§ What you need to do: Skip the pictures. Transcribe the rest of the data below without changing a word.

[Extracted records]
########

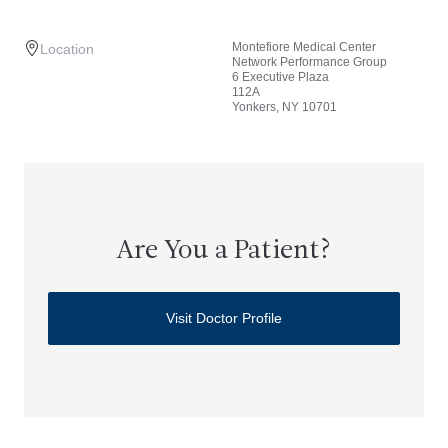
Montefiore Medical Center
Location
Network Performance Group
6 Executive Plaza
112A
Yonkers, NY 10701
Are You a Patient?
Visit Doctor Profile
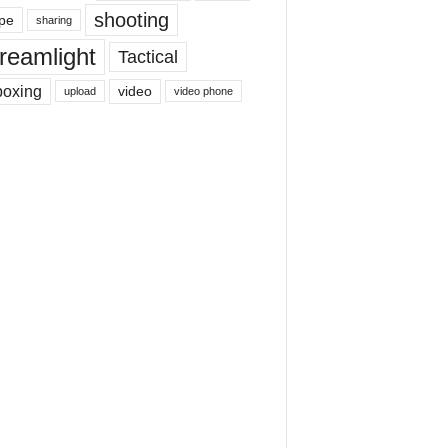
shooting
pe
sharing
reamlight
Tactical
boxing
video
upload
video phone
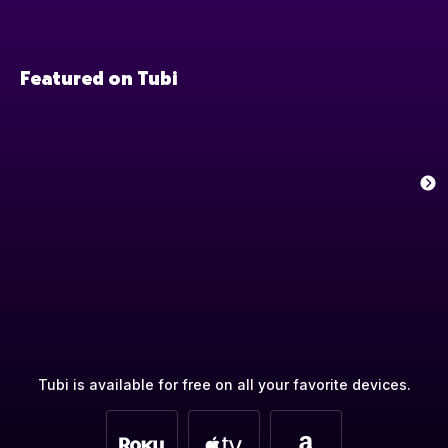
Featured on Tubi
Tubi is available for free on all your favorite devices.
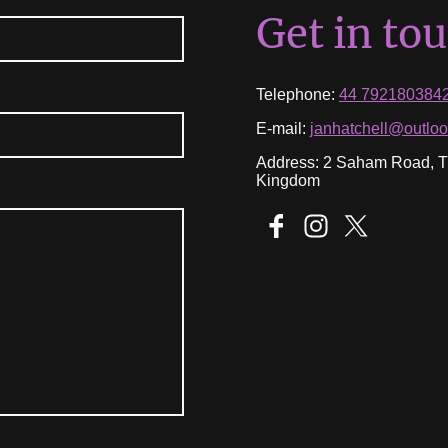
Get in to
Telephone:
44 792180384
E-mail:
janhatchell@outlo
Address: 2 Saham Road, Th
Kingdom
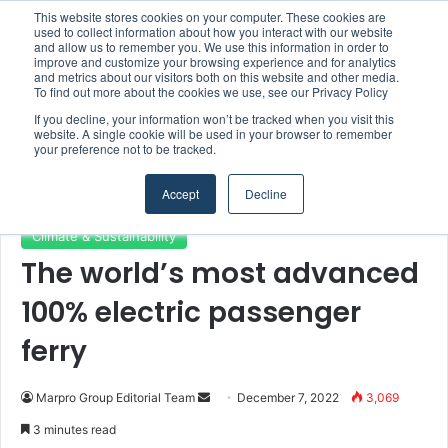
This website stores cookies on your computer. These cookies are
Boluda inaugurates Rotterdam headquarters, consolidating Northern Europe as a key strategic hub for its international growth
used to collect information about how you interact with our website
and allow us to remember you. We use this information in order to
improve and customize your browsing experience and for analytics
and metrics about our visitors both on this website and other media.
Menu
S
To find out more about the cookies we use, see our Privacy Policy
If you decline, your information won’t be tracked when you visit this
website. A single cookie will be used in your browser to remember
your preference not to be tracked.
Home
/
Section
/
Climate & Sustainability
Accept
Decline
Climate & Sustainability
The world’s most advanced
100% electric passenger
ferry
Marpro Group Editorial Team
S
December 7, 2022
3,069
e
3 minutes read
n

########

§ Reply:
Montefiore Medical Center
Location
Network Performance Group
6 Executive Plaza
112A
Yonkers, NY 10701
Are You a Patient?
Visit Doctor Profile
shooting
pe
sharing
reamlight
Tactical
boxing
video
upload
video phone
Featured on Tubi
Tubi is available for free on all your favorite devices.
Get in to
Telephone:
44 792180384
E-mail:
janhatchell@outlo
Address: 2 Saham Road, Th
Kingdom
This website stores cookies on your computer. These cookies are
Boluda inaugurates Rotterdam headquarters, consolidating Northern Europe as a key strategic hub for its international growth
used to collect information about how you interact with our website
and allow us to remember you. We use this information in order to
improve and customize your browsing experience and for analytics
and metrics about our visitors both on this website and other media.
Menu
S
To find out more about the cookies we use, see our Privacy Policy
If you decline, your information won’t be tracked when you visit this
website. A single cookie will be used in your browser to remember
your preference not to be tracked.
Home
/
Section
/
Climate & Sustainability
Accept
Decline
Climate & Sustainability
The world’s most advanced
100% electric passenger
ferry
Marpro Group Editorial Team
S
December 7, 2022
3,069
e
3 minutes read
n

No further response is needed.